*Source records:*
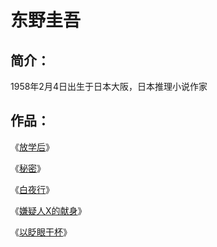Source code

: # 东野圭吾

## 简介：

1958年2月4日出生于日本大阪，日本推理小说作家

## 作品：

《[放学后](https://baike.baidu.com/item/放学后/2536)》

《[秘密](https://baike.baidu.com/item/秘密/2777633)》

《[白夜行](https://baike.baidu.com/item/白夜行/8646)》

《[嫌疑人X的献身](https://baike.baidu.com/item/嫌疑人X的献身)》

《[以眨眼干杯](https://baike.baidu.com/item/以眨眼干杯/3137319)》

*What you need to do:*
Each record above is to be copied exactly. Drop the pictures.

*Answer:*
Source code

: # 东野圭吾

## 简介：

1958年2月4日出生于日本大阪，日本推理小说作家

## 作品：

《[放学后](https://baike.baidu.com/item/放学后/2536)》

《[秘密](https://baike.baidu.com/item/秘密/2777633)》

《[白夜行](https://baike.baidu.com/item/白夜行/8646)》

《[嫌疑人X的献身](https://baike.baidu.com/item/嫌疑人X的献身)》

《[以眨眼干杯](https://baike.baidu.com/item/以眨眼干杯/3137319)》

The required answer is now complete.